▶ Goal of the exercise:
Tally the lines in the material below that contain the word "shows". How many are there? Give only the number.

▶ Extracted information:
'''

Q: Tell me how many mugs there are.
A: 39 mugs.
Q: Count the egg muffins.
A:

'''
'''

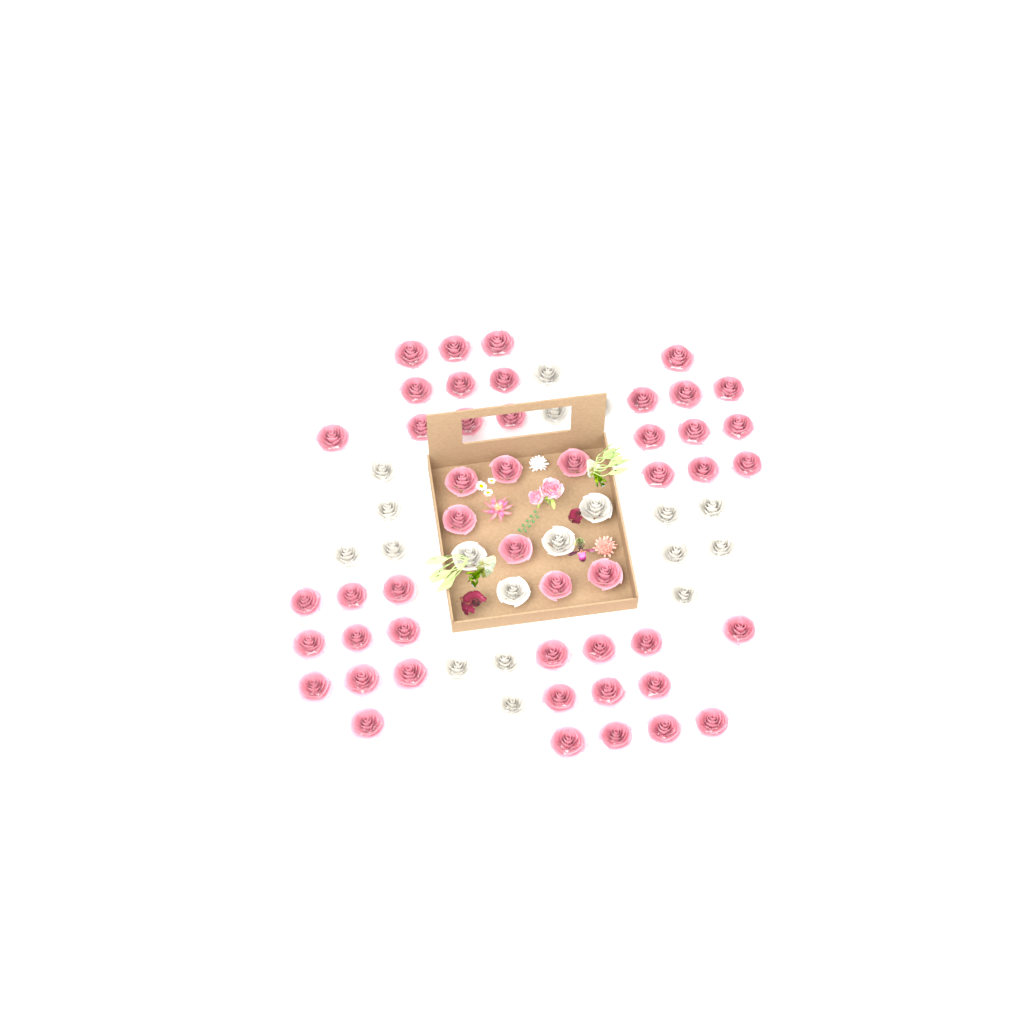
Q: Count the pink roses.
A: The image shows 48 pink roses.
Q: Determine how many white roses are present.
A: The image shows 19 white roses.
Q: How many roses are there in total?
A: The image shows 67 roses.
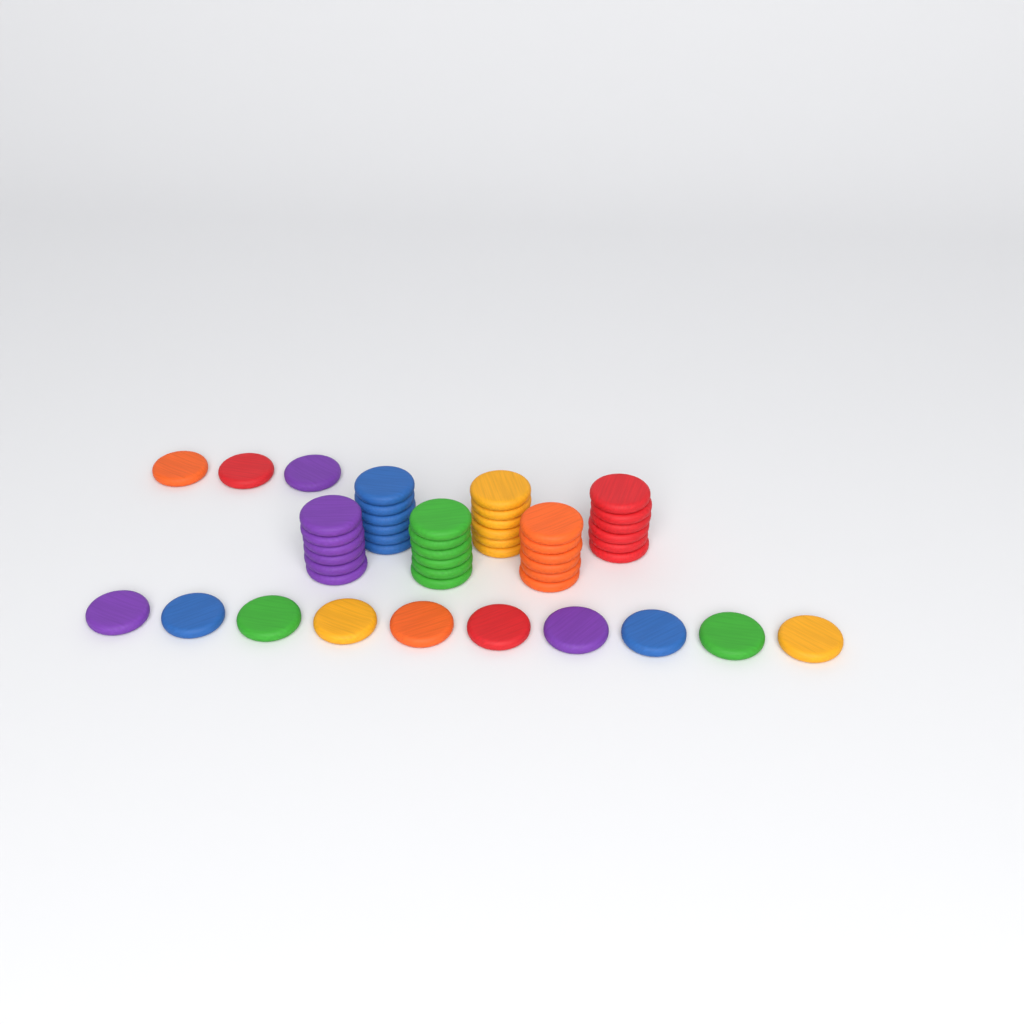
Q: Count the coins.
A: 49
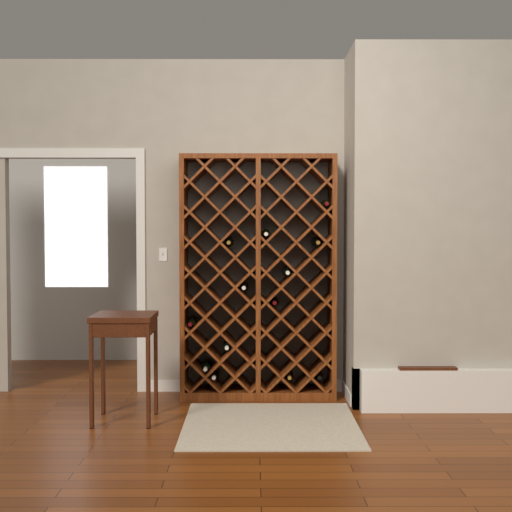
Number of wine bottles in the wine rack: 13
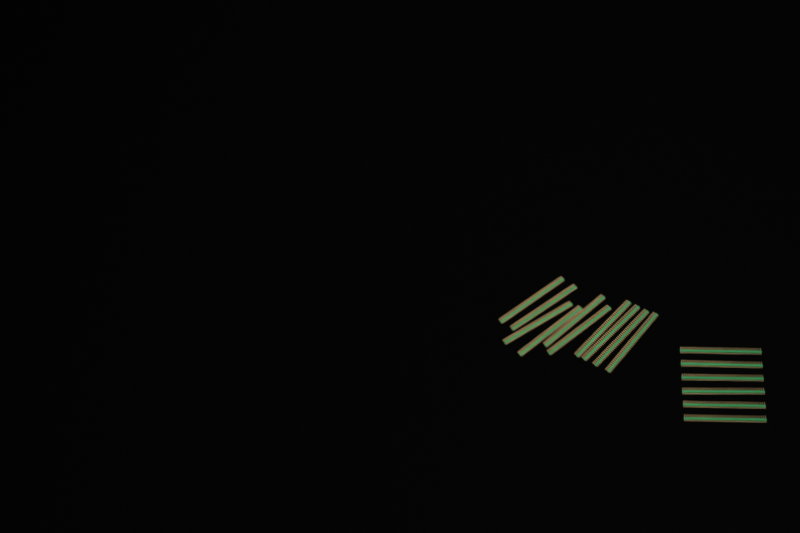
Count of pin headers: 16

'''

▶ Exercise solution:
3